== Material shown

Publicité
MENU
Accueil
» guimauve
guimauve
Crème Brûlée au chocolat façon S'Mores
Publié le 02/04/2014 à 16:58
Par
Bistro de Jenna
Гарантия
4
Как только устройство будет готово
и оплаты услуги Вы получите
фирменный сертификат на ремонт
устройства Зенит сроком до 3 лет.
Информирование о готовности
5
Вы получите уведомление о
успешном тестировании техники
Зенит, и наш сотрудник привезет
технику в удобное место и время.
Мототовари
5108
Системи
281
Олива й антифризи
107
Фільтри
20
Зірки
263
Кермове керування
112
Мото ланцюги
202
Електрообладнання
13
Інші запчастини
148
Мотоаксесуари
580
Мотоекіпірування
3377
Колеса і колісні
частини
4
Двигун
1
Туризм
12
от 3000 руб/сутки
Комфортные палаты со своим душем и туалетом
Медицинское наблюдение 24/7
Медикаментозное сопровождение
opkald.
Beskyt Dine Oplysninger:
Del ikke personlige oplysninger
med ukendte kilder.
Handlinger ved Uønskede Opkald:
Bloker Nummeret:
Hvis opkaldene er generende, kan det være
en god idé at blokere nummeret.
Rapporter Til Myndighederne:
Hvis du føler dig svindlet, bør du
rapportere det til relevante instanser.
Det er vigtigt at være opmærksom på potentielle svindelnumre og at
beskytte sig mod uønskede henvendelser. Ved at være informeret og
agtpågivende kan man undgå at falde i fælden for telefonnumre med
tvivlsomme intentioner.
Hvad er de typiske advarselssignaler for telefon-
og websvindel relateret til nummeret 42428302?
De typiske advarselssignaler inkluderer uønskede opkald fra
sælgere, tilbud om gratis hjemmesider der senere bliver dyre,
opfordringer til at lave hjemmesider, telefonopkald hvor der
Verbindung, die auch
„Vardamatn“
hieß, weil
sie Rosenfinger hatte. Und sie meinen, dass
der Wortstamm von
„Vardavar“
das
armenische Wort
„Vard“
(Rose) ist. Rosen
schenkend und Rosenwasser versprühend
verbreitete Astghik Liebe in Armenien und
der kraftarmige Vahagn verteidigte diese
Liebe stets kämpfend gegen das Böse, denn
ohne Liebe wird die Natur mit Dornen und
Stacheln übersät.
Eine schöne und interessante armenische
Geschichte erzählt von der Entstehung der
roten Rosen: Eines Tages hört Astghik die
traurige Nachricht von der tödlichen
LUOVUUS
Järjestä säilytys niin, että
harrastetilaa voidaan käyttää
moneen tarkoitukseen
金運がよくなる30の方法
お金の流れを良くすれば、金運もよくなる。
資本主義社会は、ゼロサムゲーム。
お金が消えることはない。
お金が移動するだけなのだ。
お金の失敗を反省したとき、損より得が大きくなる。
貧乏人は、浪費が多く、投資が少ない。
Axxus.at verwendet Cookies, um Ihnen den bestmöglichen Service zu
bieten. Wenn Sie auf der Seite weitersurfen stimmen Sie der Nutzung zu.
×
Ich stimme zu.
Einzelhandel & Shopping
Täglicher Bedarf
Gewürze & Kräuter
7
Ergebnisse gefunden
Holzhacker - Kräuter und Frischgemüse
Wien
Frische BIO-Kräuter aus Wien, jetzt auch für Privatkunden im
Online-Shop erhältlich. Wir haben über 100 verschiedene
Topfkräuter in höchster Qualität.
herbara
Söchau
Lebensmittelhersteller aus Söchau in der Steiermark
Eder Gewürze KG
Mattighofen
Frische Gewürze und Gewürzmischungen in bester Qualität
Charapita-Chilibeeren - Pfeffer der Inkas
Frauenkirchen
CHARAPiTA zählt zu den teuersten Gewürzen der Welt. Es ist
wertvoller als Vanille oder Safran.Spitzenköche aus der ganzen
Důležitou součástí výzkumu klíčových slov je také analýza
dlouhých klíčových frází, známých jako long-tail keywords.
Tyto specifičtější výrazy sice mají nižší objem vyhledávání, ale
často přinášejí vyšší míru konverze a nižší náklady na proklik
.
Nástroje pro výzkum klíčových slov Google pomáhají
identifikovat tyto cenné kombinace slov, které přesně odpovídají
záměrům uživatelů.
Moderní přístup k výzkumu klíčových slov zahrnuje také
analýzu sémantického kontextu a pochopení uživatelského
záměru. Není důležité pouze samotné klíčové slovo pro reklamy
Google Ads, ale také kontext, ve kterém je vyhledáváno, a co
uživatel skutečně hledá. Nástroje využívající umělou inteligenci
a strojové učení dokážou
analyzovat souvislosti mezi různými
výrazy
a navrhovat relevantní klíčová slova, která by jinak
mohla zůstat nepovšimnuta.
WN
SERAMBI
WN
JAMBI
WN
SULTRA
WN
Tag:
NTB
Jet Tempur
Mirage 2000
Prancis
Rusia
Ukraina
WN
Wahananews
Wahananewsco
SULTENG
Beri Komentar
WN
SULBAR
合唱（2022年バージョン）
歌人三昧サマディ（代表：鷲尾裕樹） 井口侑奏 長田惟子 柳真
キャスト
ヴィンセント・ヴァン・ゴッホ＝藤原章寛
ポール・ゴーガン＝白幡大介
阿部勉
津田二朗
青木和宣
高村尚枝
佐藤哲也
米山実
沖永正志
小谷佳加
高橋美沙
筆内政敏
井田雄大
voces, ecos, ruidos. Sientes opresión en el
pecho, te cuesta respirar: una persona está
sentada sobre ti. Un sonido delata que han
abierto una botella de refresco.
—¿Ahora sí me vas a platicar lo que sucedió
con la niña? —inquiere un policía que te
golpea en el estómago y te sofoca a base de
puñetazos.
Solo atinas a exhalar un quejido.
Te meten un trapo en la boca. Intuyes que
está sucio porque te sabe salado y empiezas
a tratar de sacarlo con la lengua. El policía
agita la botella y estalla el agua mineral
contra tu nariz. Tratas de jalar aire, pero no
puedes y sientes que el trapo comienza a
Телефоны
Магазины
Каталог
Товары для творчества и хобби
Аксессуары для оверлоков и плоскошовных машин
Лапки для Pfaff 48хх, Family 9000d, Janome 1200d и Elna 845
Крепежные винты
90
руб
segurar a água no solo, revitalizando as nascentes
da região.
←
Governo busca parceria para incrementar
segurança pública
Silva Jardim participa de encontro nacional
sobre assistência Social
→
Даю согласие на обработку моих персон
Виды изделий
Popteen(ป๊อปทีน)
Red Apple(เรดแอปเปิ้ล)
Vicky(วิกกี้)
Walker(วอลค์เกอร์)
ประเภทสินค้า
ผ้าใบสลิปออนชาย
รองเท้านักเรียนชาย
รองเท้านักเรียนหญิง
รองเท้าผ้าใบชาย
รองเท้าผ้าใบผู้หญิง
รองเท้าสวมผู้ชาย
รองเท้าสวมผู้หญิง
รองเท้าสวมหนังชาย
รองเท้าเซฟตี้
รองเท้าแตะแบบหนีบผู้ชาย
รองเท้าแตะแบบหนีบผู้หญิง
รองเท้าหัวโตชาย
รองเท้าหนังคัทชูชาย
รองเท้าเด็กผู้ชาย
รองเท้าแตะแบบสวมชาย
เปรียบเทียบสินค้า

====

» Aim of the task:
Working through the listing above, count every line that holds "výzkumu" and answer with the count alone.

» Answer:
2